Né à Paris le 16 septembre 1924, Raoul Coutard avait été sergent dans l'infanterie coloniale pendant la Guerre d'Indochine, commandant une section au Laos, avant de devenir photographe aux armées puis, toujours en Indochine, photographe pour Paris-Match et Life. Il y rencontre le cinéaste Pierre Schoendoerffer, avec qui il se lie pour ses premiers pas cinématographiques.
"Nous avons très vite conclu un pacte entre nous : le premier qui arriverait à entrouvrir la porte du cinéma y entraînerait l'autre!", racontait le cinéaste dans un livre il y a quelques années. Chef-opérateur de "La Passe du Diable" (1958) de Pierre Schoendoerffer, Raoul Coutard suit ensuite le cinéaste pour "Ramuntcho" (1959) et "Pêcheur d'Islande" (1959). Puis son expérience de la Guerre d'Indochine sera au cœur de "La 317e Section", réalisé en 1965.

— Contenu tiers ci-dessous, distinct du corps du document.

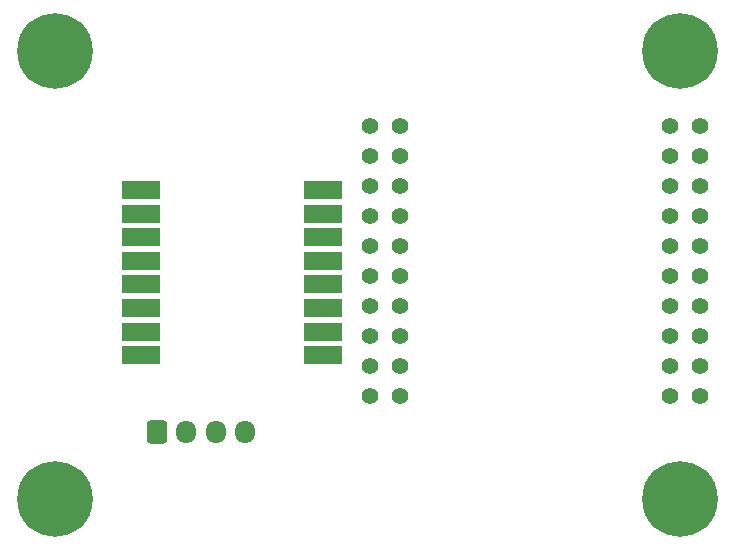
<source format=gbr>
%TF.GenerationSoftware,KiCad,Pcbnew,7.0.7*%
%TF.CreationDate,2023-11-15T17:54:30+01:00*%
%TF.ProjectId,Nodo_ESP32_bresser,4e6f646f-5f45-4535-9033-325f62726573,rev?*%
%TF.SameCoordinates,Original*%
%TF.FileFunction,Soldermask,Top*%
%TF.FilePolarity,Negative*%
%FSLAX46Y46*%
G04 Gerber Fmt 4.6, Leading zero omitted, Abs format (unit mm)*
G04 Created by KiCad (PCBNEW 7.0.7) date 2023-11-15 17:54:30*
%MOMM*%
%LPD*%
G01*
G04 APERTURE LIST*
G04 Aperture macros list*
%AMRoundRect*
0 Rectangle with rounded corners*
0 $1 Rounding radius*
0 $2 $3 $4 $5 $6 $7 $8 $9 X,Y pos of 4 corners*
0 Add a 4 corners polygon primitive as box body*
4,1,4,$2,$3,$4,$5,$6,$7,$8,$9,$2,$3,0*
0 Add four circle primitives for the rounded corners*
1,1,$1+$1,$2,$3*
1,1,$1+$1,$4,$5*
1,1,$1+$1,$6,$7*
1,1,$1+$1,$8,$9*
0 Add four rect primitives between the rounded corners*
20,1,$1+$1,$2,$3,$4,$5,0*
20,1,$1+$1,$4,$5,$6,$7,0*
20,1,$1+$1,$6,$7,$8,$9,0*
20,1,$1+$1,$8,$9,$2,$3,0*%
G04 Aperture macros list end*
%ADD10C,0.800000*%
%ADD11C,6.400000*%
%ADD12C,1.400000*%
%ADD13RoundRect,0.102000X1.500000X0.700000X-1.500000X0.700000X-1.500000X-0.700000X1.500000X-0.700000X0*%
%ADD14RoundRect,0.250000X-0.600000X-0.725000X0.600000X-0.725000X0.600000X0.725000X-0.600000X0.725000X0*%
%ADD15O,1.700000X1.950000*%
G04 APERTURE END LIST*
D10*
%TO.C,H3*%
X168543944Y-68808056D03*
X169246888Y-67111000D03*
X169246888Y-70505112D03*
X170943944Y-66408056D03*
D11*
X170943944Y-68808056D03*
D10*
X170943944Y-71208056D03*
X172641000Y-67111000D03*
X172641000Y-70505112D03*
X173343944Y-68808056D03*
%TD*%
%TO.C,H2*%
X168543944Y-106688944D03*
X169246888Y-104991888D03*
X169246888Y-108386000D03*
X170943944Y-104288944D03*
D11*
X170943944Y-106688944D03*
D10*
X170943944Y-109088944D03*
X172641000Y-104991888D03*
X172641000Y-108386000D03*
X173343944Y-106688944D03*
%TD*%
D12*
%TO.C,U1*%
X144701000Y-75112000D03*
X147241000Y-75112000D03*
X144701000Y-77652000D03*
X147241000Y-77652000D03*
X144701000Y-80192000D03*
X147241000Y-80192000D03*
X144701000Y-82732000D03*
X147241000Y-82732000D03*
X144701000Y-85272000D03*
X147241000Y-85272000D03*
X144701000Y-87812000D03*
X147241000Y-87812000D03*
X144701000Y-90352000D03*
X147241000Y-90352000D03*
X144701000Y-92892000D03*
X147241000Y-92892000D03*
X144701000Y-95432000D03*
X147241000Y-95432000D03*
X144701000Y-97972000D03*
X147241000Y-97972000D03*
X170101000Y-75112000D03*
X172641000Y-75112000D03*
X170101000Y-77652000D03*
X172641000Y-77652000D03*
X170101000Y-80192000D03*
X172641000Y-80192000D03*
X170101000Y-82732000D03*
X172641000Y-82732000D03*
X170101000Y-85272000D03*
X172641000Y-85272000D03*
X170101000Y-87812000D03*
X172641000Y-87812000D03*
X170101000Y-90352000D03*
X172641000Y-90352000D03*
X170101000Y-92892000D03*
X172641000Y-92892000D03*
X170101000Y-95432000D03*
X172641000Y-95432000D03*
X170101000Y-97972000D03*
X172641000Y-97972000D03*
%TD*%
D10*
%TO.C,H4*%
X115631000Y-68762000D03*
X116333944Y-67064944D03*
X116333944Y-70459056D03*
X118031000Y-66362000D03*
D11*
X118031000Y-68762000D03*
D10*
X118031000Y-71162000D03*
X119728056Y-67064944D03*
X119728056Y-70459056D03*
X120431000Y-68762000D03*
%TD*%
D13*
%TO.C,U2*%
X140660500Y-94558000D03*
X140660500Y-92558000D03*
X140660500Y-90558000D03*
X140660500Y-88558000D03*
X140660500Y-86558000D03*
X140660500Y-84558000D03*
X140660500Y-82558000D03*
X140660500Y-80558000D03*
X125260500Y-80558000D03*
X125260500Y-82558000D03*
X125260500Y-84558000D03*
X125260500Y-86558000D03*
X125260500Y-88558000D03*
X125260500Y-90558000D03*
X125260500Y-92558000D03*
X125260500Y-94558000D03*
%TD*%
D10*
%TO.C,H1*%
X115631000Y-106735000D03*
X116333944Y-105037944D03*
X116333944Y-108432056D03*
X118031000Y-104335000D03*
D11*
X118031000Y-106735000D03*
D10*
X118031000Y-109135000D03*
X119728056Y-105037944D03*
X119728056Y-108432056D03*
X120431000Y-106735000D03*
%TD*%
D14*
%TO.C,J2*%
X126600000Y-101020000D03*
D15*
X129100000Y-101020000D03*
X131600000Y-101020000D03*
X134100000Y-101020000D03*
%TD*%
M02*

</source>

Godard et la naissance de la Nouvelle Vague
En 1959, c'est le coup de tonnerre avec "À bout de souffle" et Jean-Luc Godard, avec Jean-Paul Belmondo et Jean Seberg, le film qui marque la naissance de La Nouvelle Vague. "Pour moi, la rencontre décisive ce fut Godard. +À bout de souffle+, qui devait être n'importe quoi, fut une entrée dans la vie professionnelle", expliquait Raoul Coutard au quotidien Libération au début des années 2000.Le chef-opérateur devient célèbre avec ce film tourné caméra à l'épaule et sa lumière blanche, qui font scandale à l'époque dans la profession. "Les images n'étaient pas léchées, les conditions syndicales n'étaient pas respectées, et je faisais à la fois la lumière et le cadre, ce qui ne se faisait pas du tout à l'époque", se souvenait-il.
Suivront avec Godard, 14 films au total, dont "Une femme est une femme", "Le Mépris", "Le Petit soldat", "Pierrot le Fou", "La Chinoise" et "Alphaville". Parallèlement, il est aussi l'opérateur de François Truffaut dans "Tirez sur le pianiste" (1960), "Jules et Jim" (1961) ou encore de Jacques Demy dans "Lola" (1960).
https://twitter.com/cinemathequefr/status/796129597804990465
La "révolution" Raoul Coutard, selon Costa-Gavras
Viendront ensuite deux grands films avec Costa-Gavras : "Z" (1969) avec Yves Montand, sur la dictature des colonels en Grèce, et, en parallèle, "L'Aveu" (1970), sur le stalinisme et les procès de Prague, toujours avec Yves Montand."Sa grande qualité, c'est d'avoir complètement renouvelé la façon de faire", a dit ce 9 novembre le cinéaste Costa-Gavras. "Il ne demandait pas beaucoup de temps. Il avait toujours des solutions rapides et de grande qualité. Ce n'était pas le chef opérateur qui disait : donnez-moi une heure pour faire la photo", a expliqué à l'AFP le réalisateur franco-grec de 83 ans. "Ca a allégé énormément le cinéma. C'est devenu une révolution", a ajouté le cinéaste, récompensé par l'Oscar du meilleur film étranger pour "Z" en 1970. Sur le tournage de ce film, la façon de travailler de Raoul Coutard a permis de créer "quelque chose de vrai, de documenté, de pris sur le vif, où il n'y avait pas de reconstitution", se souvient Costa-Gavras.
Coutard travaillera également avec Philippe Garrel sur "La Naissance de l'amour" (1993) ou "Sauvage innocence" (2001). Comme metteur en scène, Raoul Coutard avait réalisé "Hoa-Binh" (1970) sur la Guerre du Vietnam, prix Jean Vigo en 1970, et "La Légion saute sur Kolwezi" (1980). "J'ai toujours éprouvé une certaine tentation pour la difficulté. Ce qui n'est pas classique, voire impossible, me tente", disait encore ce pionnier.